In the current study, with the concurrent administration of ibrutinib plus venetoclax, one single instance of laboratory TLS occurred, which resolved in 5 days, and there were no cases of clinical TLS. During the SRI, DLTs were observed in three patients (neutropenia, infection, and atrial fibrillation plus hypotension); however, the DLT incidence did not exceed the prespecified threshold to necessitate an ibrutinib lead-in. Additionally, the safety profile of ibrutinib plus venetoclax was consistent with the known AEs for the individual agents, with no added toxicities. Therefore, based on these data and per study protocol algorithm, it was concluded that the double-blind randomized SYMPATICO cohort for relapsed/refractory MCL would proceed with concurrent initiation of ibrutinib and venetoclax treatment.

Notably, efficacy outcomes in the SYMPATICO SRI were similar to those in the phase 2 AIM study, despite having shorter follow-up (31 vs. 37.5 months) and without an ibrutinib lead-in. In the current study, the CR rate was 62%, and AIM reported a CR rate of 71%, while the median PFS was slightly longer in the SYMPATICO SRI cohort versus AIM (35 vs. 29 months, respectively) [17]. This novel combination appears to be more effective than previously reported single-agent treatment with either drug in relapsed/refractory MCL, as patients treated with single-agent ibrutinib reached CR rates of 19–28% [35] and a median PFS of 12.5–15.6 months [4, 5] whereas venetoclax monotherapy induced CR rates of 21% and a median PFS of 14 months [7]. In addition, these preliminary efficacy data from the SRI cohort represent an advancement in either CR rate and/or sustained PFS compared to recent treatment options for patients with relapsed/refractory MCL, including the BTK inhibitors zanubrutinib (68.6% CR rate; 22.1 months median PFS) [18] and acalabrutinib (43% CR rate; 20 months median PFS) [19] or KTE-X19 (anti-CD19 chimeric antigen receptor T-cell therapy; 67% CR rate; median PFS not reached at 12.3 months of follow-up) [20].
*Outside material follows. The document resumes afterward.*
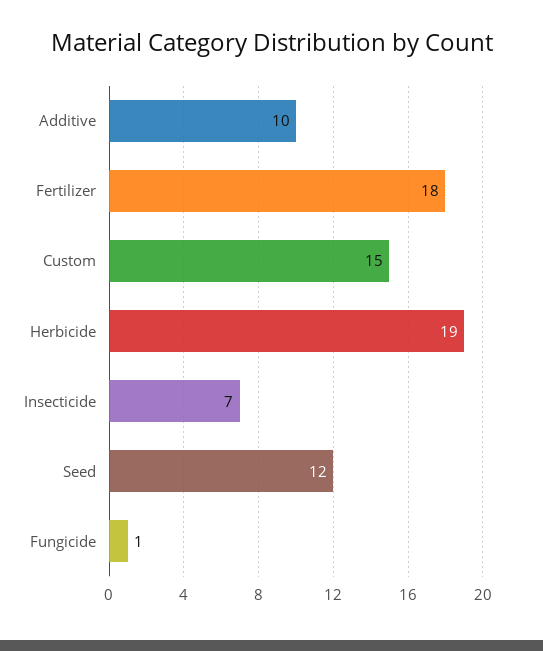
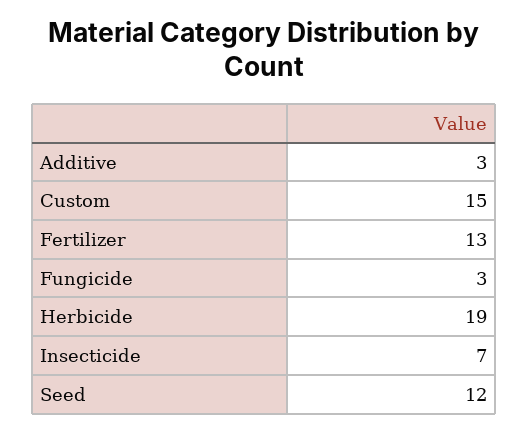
Additive: 10 -> 3
Fertilizer: 18 -> 13
Fungicide: 1 -> 3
In conclusion, SYMPATICO SRI results demonstrate that ibrutinib plus venetoclax was well tolerated without an ibrutinib lead-in. This combination represents a once-daily, all-oral chemotherapy-free regimen for patients with relapsed/refractory MCL. The randomized portion of the SYMPATICO study is evaluating ibrutinib plus venetoclax versus ibrutinib plus placebo in patients with relapsed/refractory MCL. A single-arm, open-label cohort in previously untreated patients with MCL, including those with TP53 mutations, is also ongoing.